From the perfect pour to the subtle swirl, Americans love wine. In fact, last year alone, U.S. wine consumption topped $36 billion, more than any other country in the world.
Matthew Richards enjoys a good glass but admits he doesn't know much about what's inside.
"You're always afraid of committing to a big bottle that you're not gonna enjoy," Richards said, "so it's definitely one of those deer-in-the-headlights when you first are presented the wine list."
That's the problem a new mobile app tries to solve. It's called WineGlass, and it can read and explain almost any wine list, in any language.
Roddy Lindsay is a former Facebook engineer. He left that company to develop this app after spending years befuddled by bottles.
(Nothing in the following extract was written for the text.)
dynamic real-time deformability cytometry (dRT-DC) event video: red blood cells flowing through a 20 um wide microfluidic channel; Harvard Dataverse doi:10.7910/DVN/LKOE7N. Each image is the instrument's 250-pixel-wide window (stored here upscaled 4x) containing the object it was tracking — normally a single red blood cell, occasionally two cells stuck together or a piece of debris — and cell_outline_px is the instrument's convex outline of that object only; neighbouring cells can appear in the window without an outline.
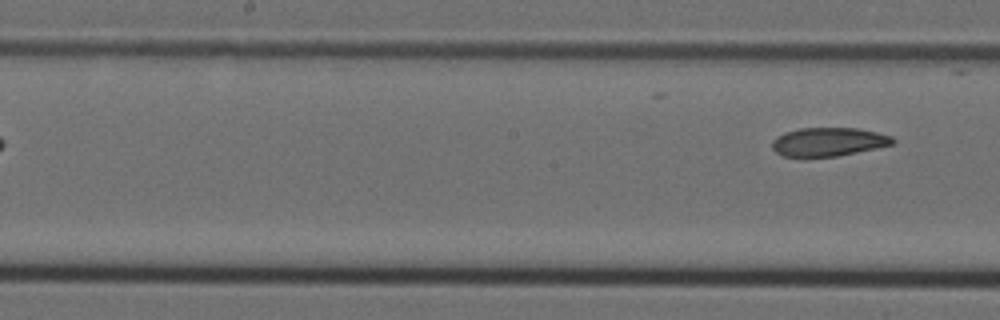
{"species": "Egyptian fruit bat (a non-hibernating species)", "species_latin": "Rousettus aegyptiacus", "temperature_condition": "cold", "stored_images_in_passage": 5, "segment_of_instrument_passage": [2, 2], "camera_frame_rate_fps": 3000, "um_per_image_px": 0.085, "animal": {"sex": "female"}, "frame": {"image": 1, "passage_image": 5, "time_ms": 1.333, "image_size_px": [1000, 320], "cell_outline_px": [[896, 144], [836, 156], [784, 156], [776, 152], [772, 148], [772, 140], [776, 136], [784, 132], [800, 128], [856, 128], [876, 132], [892, 136], [896, 140]], "centroid_in_image_um": [70.43, 12.04], "position_along_channel_um": 177.8, "area_um2": 20.06}}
"For most of us, we sit down and we don't really know what we're doing," Lindsay said. "When I look at a wine list, my eyes would glaze over."
The app uses optical-character recognition to read the text on menus and compare it to an international wine database with details on more than one million different bottles.
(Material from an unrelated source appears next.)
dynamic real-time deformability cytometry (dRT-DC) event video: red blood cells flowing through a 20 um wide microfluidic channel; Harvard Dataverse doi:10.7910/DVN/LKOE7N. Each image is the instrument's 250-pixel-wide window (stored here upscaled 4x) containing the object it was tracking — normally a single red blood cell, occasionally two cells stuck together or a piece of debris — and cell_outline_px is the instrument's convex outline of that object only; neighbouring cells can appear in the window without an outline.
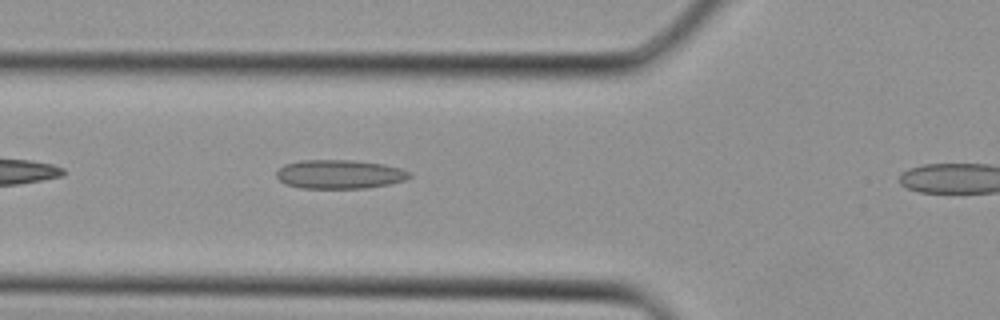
{"species": "Egyptian fruit bat (a non-hibernating species)", "species_latin": "Rousettus aegyptiacus", "temperature_condition": "cold", "stored_images_in_passage": 5, "camera_frame_rate_fps": 3000, "um_per_image_px": 0.085, "animal": {"sex": "female"}, "frame": {"image": 1, "passage_image": 5, "time_ms": 1.333, "image_size_px": [1000, 320], "cell_outline_px": [[412, 176], [404, 180], [388, 184], [364, 188], [300, 188], [284, 184], [276, 176], [276, 172], [284, 164], [300, 160], [352, 160], [384, 164], [400, 168], [412, 172]], "centroid_in_image_um": [28.85, 14.81], "position_along_channel_um": 96.9, "area_um2": 22.48}}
"You can basically tap through the wines on the list," Lindsay said.
Users get a description of each variety, along with a rating and suggested price point.
"So what this allows is for normal people who haven't spent years studying wine to be able to buy that glass of wine that you know is gonna be a great wine for your own taste and budget," Lindsay said.
At a restaurant in Los Angeles, Alicia Kemper is a certified sommelier, a wine expert who's studied wines from around the world. Her job is to help people choose the best bottle from 46 different varieties.
"It can just be very confusing because people don't know all the grape varietals," said Kemper. "People don't know what the specific wines taste like."
She sees this new app as a new tool.
"The more information, the better," Kemper said. "It can really help the diner explore new wines that they might not have ever tried."
And while it costs nearly $5 to download, it's already one of the top food-and-drink apps on the mobile marketplace, proving Americans will pay a little extra to ensure the wine they pour is a wine they love.